The court refused to amplify its charge in this regard and plaintiffs now assert it erred in such refusal. Plaintiffs cite the case of Scheirek v. Izsa , 26 N.J. Super. 68 (App. Div. 1953), in support of their position.
The cited case is one in which the plaintiff, a tenant, sought recovery of damages from his landlord for injuries resulting from a fall on a stairway allegedly defective. The trial court had granted a motion for a judgment of involuntary dismissal at the end of plaintiff's case on the finding that plaintiff had voluntarily assumed a known risk. No question of the propriety of a charge was before the appellate tribunal. The cited case indicates that the fact that only one stairway was available for the common use of the tenants of the defendant was said by this court to be a circumstance to be considered by the jury in assessing the "alleged voluntary character of the plaintiff's conduct." The case simply holds that the facts and legitimate inferences therefrom were for the jury's consideration.

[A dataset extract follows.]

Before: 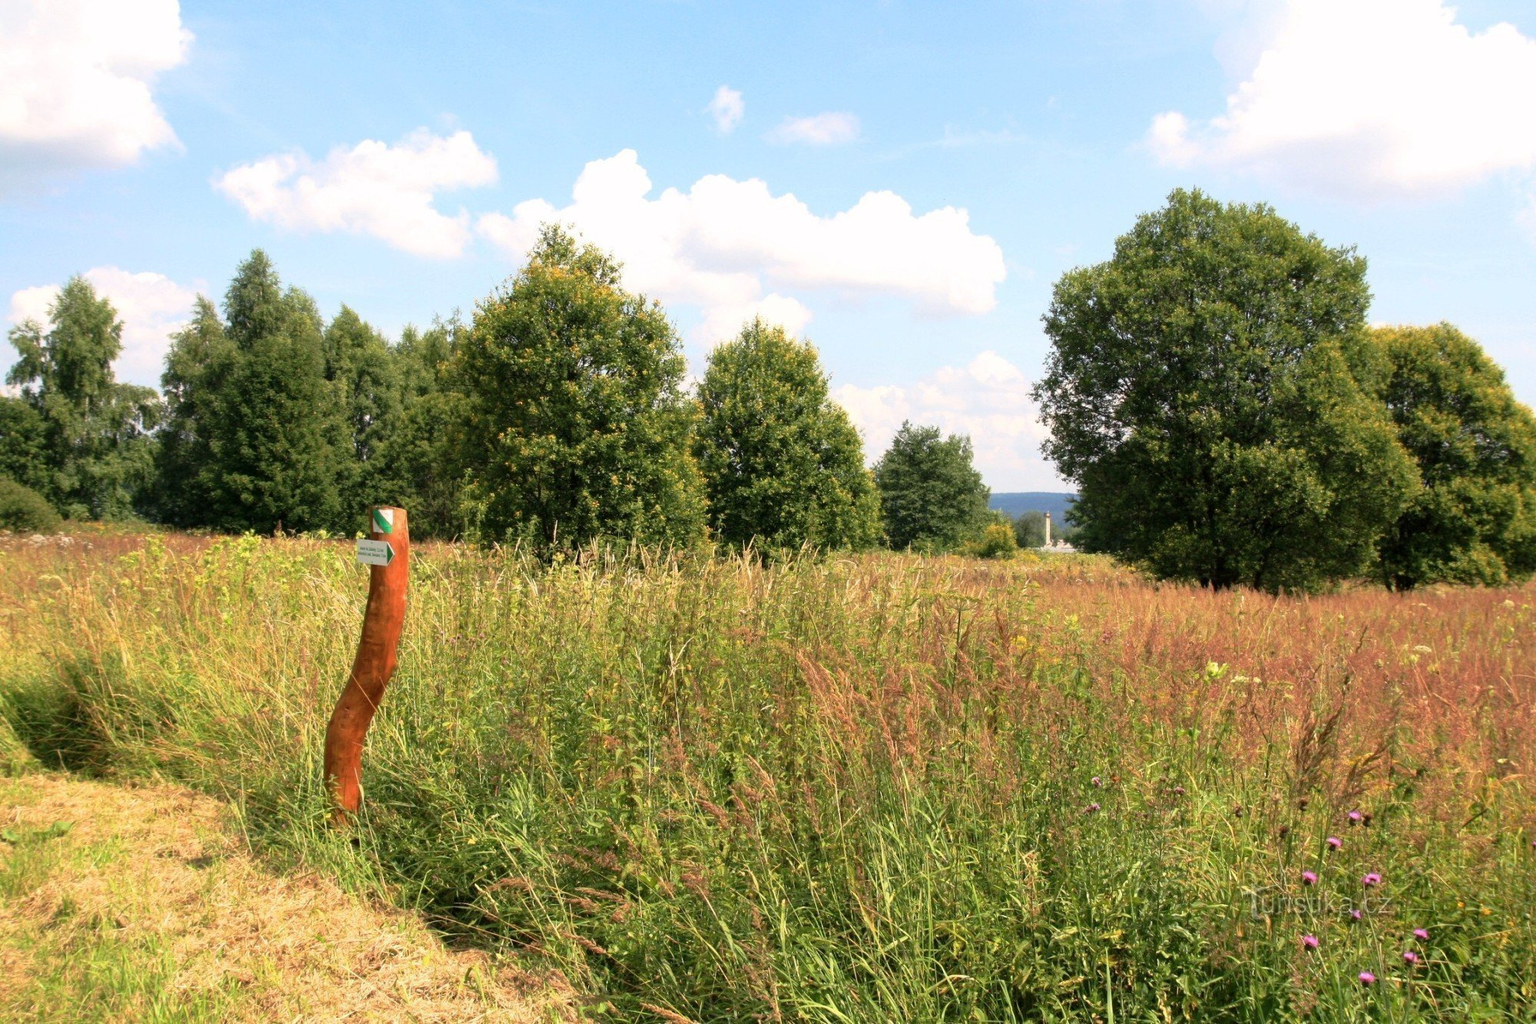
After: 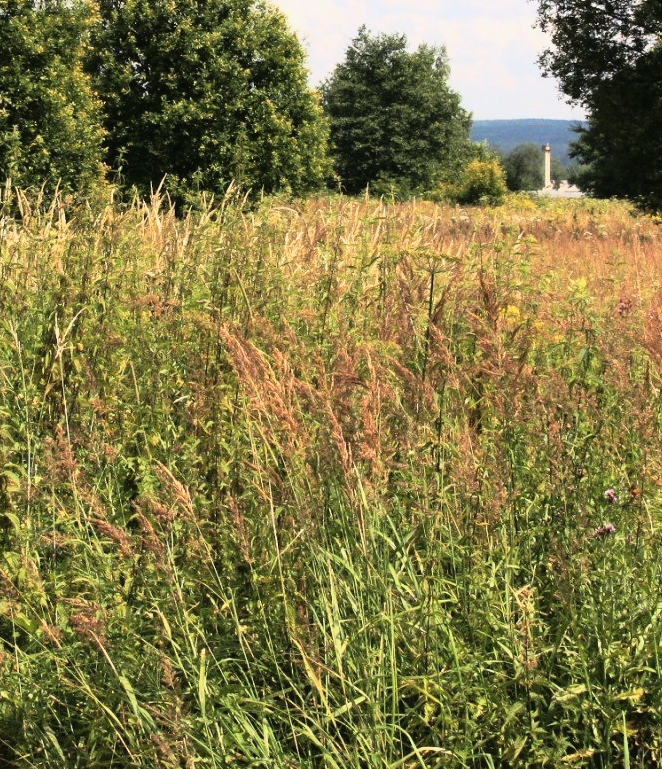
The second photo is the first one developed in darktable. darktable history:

In the case at bar the above-quoted comment of counsel, even if it be considered as an oral request to charge, was incorrect and was properly refused. Long before the trial plaintiffs knew that defendant was stressing the issue of assumption of risk. Plaintiffs should have prepared and presented a proper request to charge with reference thereto. Indeed, plaintiffs could well have argued that the evidence did not warrant any charge on assumption of risk. Plaintiffs did neither. It is not the function of an appellate court to retry cases on grounds which counsel did not present at the trial.